Complaints that there are shortages of skilled people may be valid, at least at the lower end of the skills level, and Prof. Capelli seems to be right – in part. There is a true skills gap, but that would imply there is competition to hire qualified people.
The apparel industry, long subject to offshoring, has been trying to return to the United States, but has been hampered by a lack of sewing machine operators. This is the type of skill that would normally be learned either by on-the-job training, or in a program supported by trade unions.
When the jobs were exported and unions were cut down by anti-union legislation, responsibility for job training should have fallen to those companies who realized that reductions in shipping costs, relative price stability, and the marketing benefits of a “made in USA” label had real benefits. There is a demand, at least as reflected by the ads in Monster, but the jobs have been gone too long and yet the ads expect a history of work experience.
Instead, according to Google, “A sewing machine operator makes an average of $8 to $11 per hour, or around $16,600 to $22,800 per year. Operators in a supervisory position are able to make more, but the job itself is typically at or near minimum wage.”

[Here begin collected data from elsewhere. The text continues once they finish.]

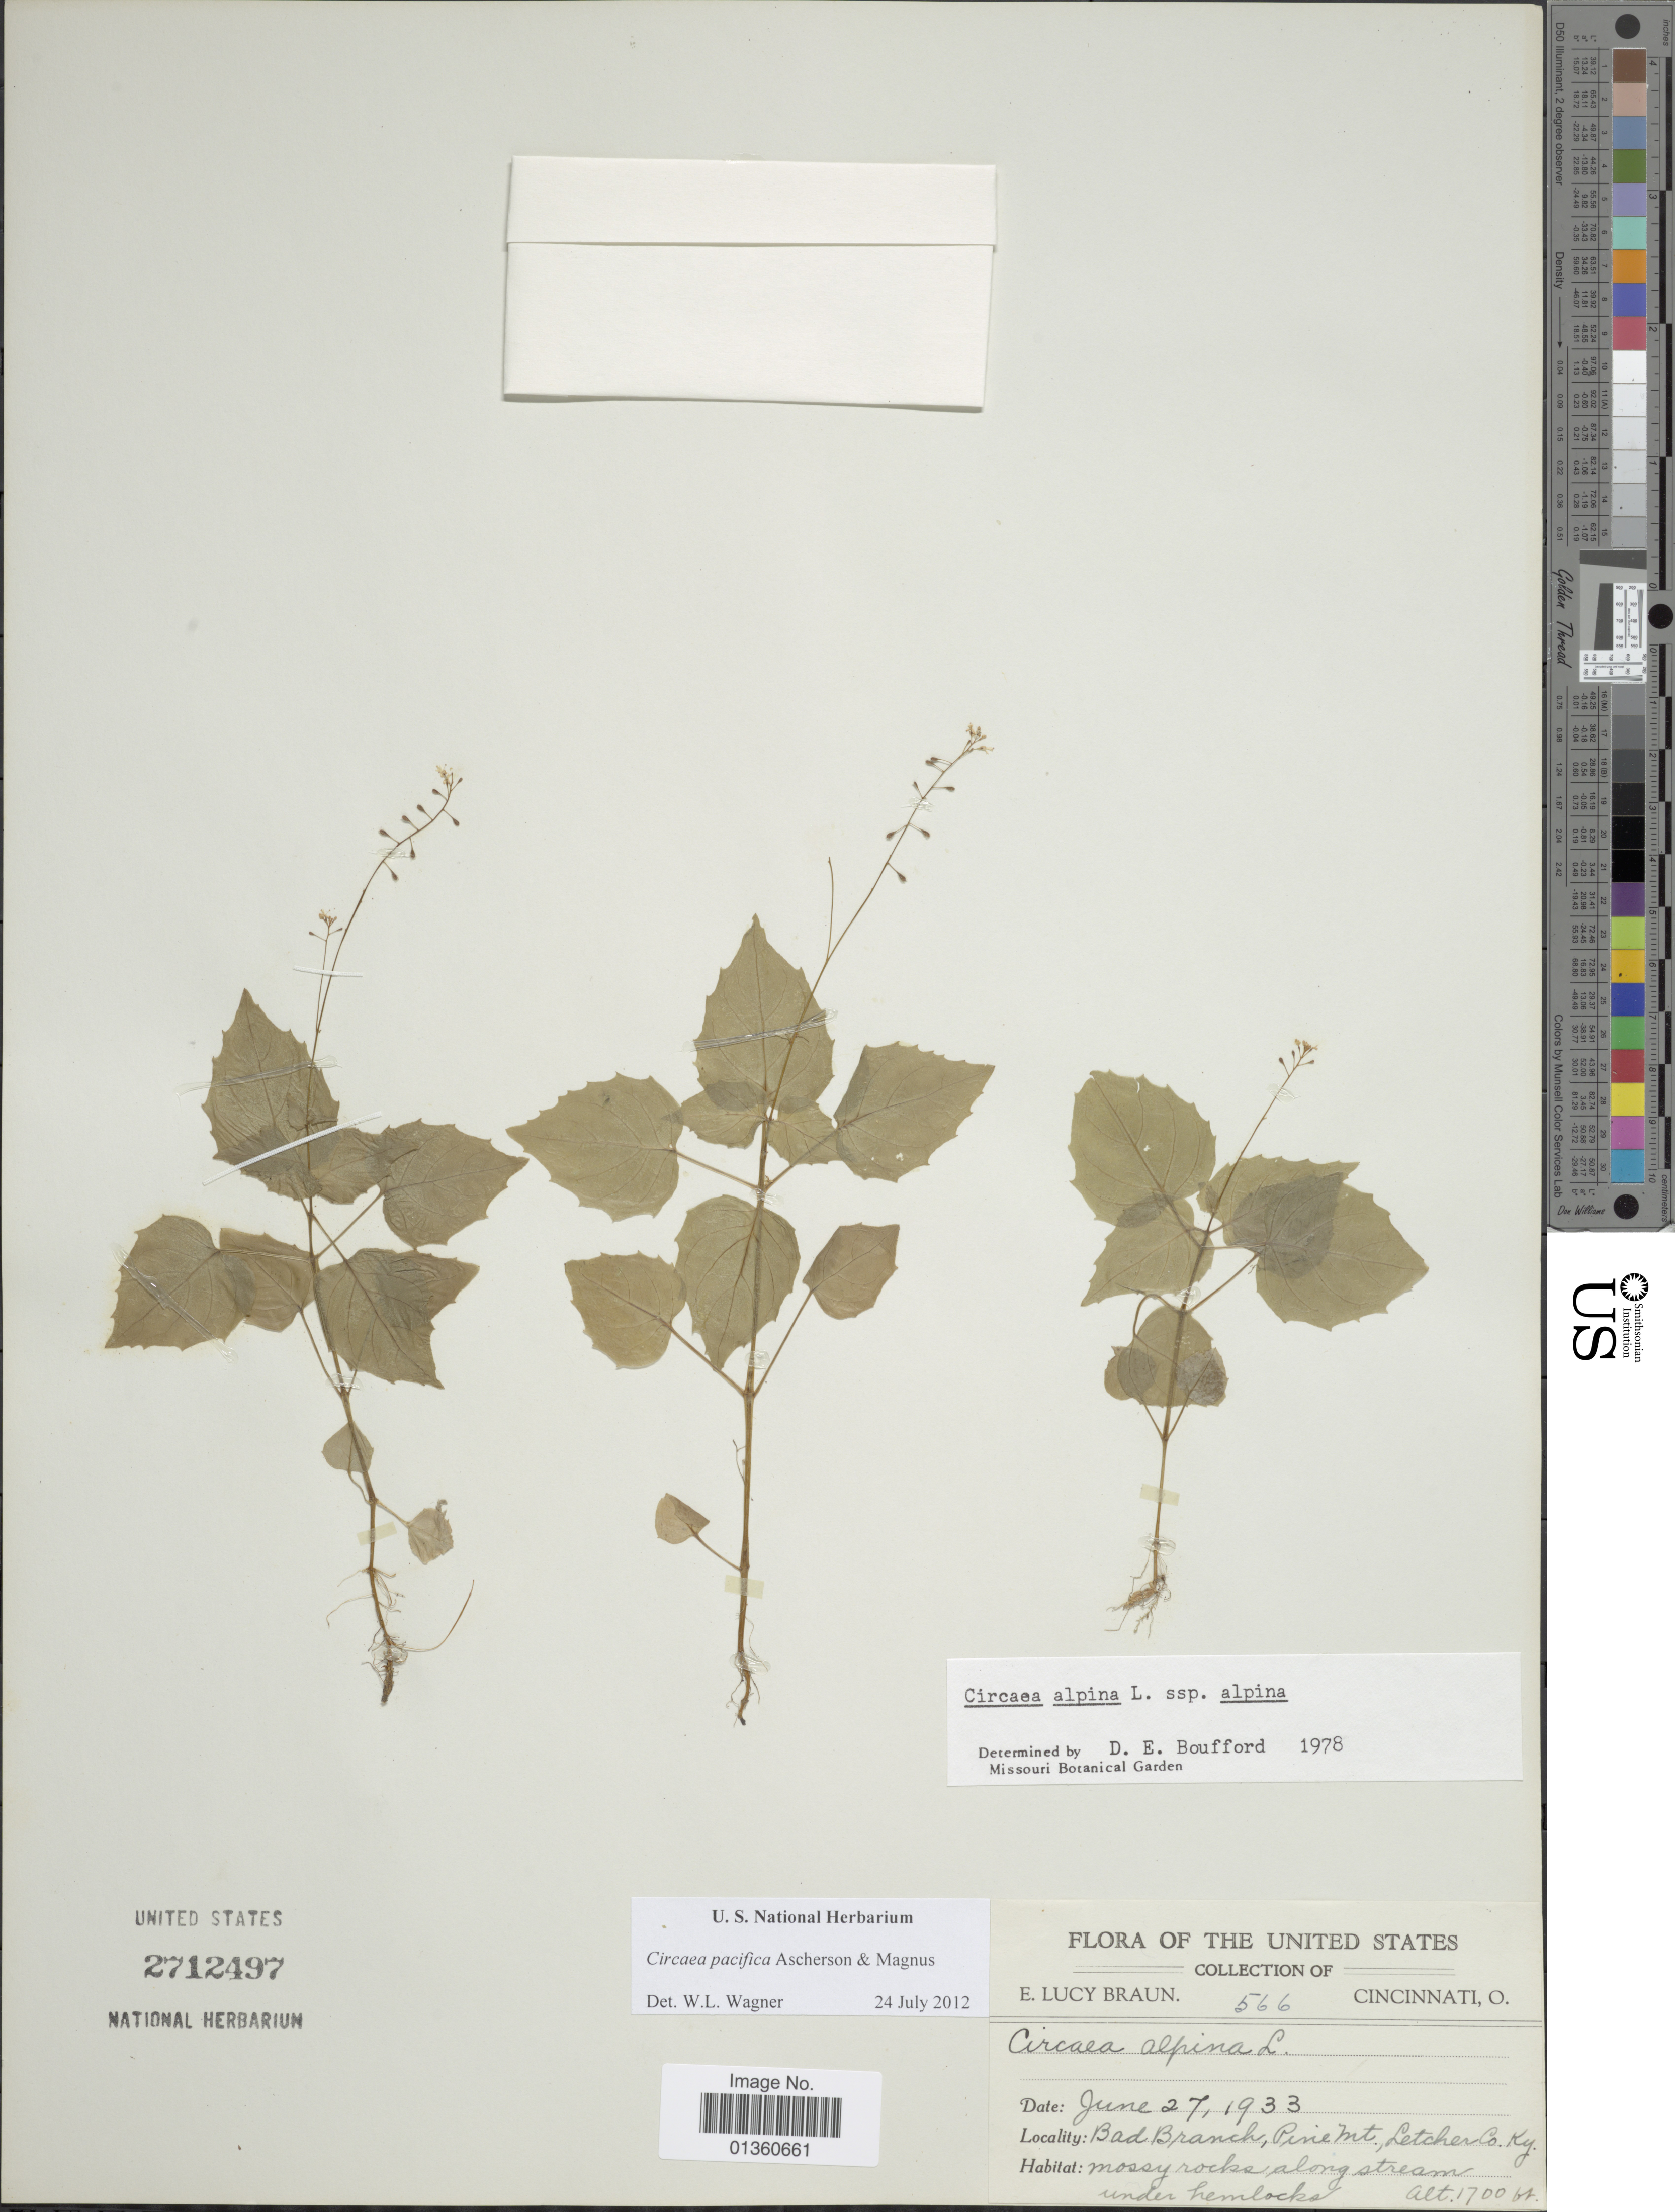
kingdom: Plantae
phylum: Tracheophyta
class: Magnoliopsida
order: Myrtales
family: Onagraceae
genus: Circaea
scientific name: Circaea pacifica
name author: Asch. & Magnus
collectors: E. L. Braun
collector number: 566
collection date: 1933-06-27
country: United States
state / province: Kentucky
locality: Bad Branch, Pine Mt., Letcher Co., Ky.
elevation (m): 518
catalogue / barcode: US 2712497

Conservative economists have predicted that stimulus programs, which inject more money into the economy, would lead to inflation, but it hasn’t because the money hasn’t been equitably distributed.
On March 9, 2009 the Dow Jones Industrial Average stood at 6,547. On August 15, 2014 it closed at 16,662. These were impressive gains, for people who were holding equities, but increased wealth doesn’t translate into increased consumption, and certainly not when it applies to the already wealthy.
While the GDP has increased, the benefits have been restricted to people with investments in equities and corporate CEOs whose compensation has increased 127 times faster than workers’ pay, according to the Economic Policy Institute.
Even when there is a clear shortage of personnel, employers have refused to respond with improved salaries. Neil Irwin in the New York Times wrote:
“Sentier Research, a firm led by former census officials, used census data to tabulate an estimate of the median household income — how much is earned by families at the exact middle of the nation’s income distribution. In June 2014, it found in a report issued Wednesday, the median household income was $53,891, down from $55,589 in inflation-adjusted dollars when the economic expansion began in June 2009.”
Maybe the worm is about to turn. A larger number of vacancies might lead to higher pay for qualified applicants, which in turn, would increase demand and start a virtuous cycle – but it has been a long time coming.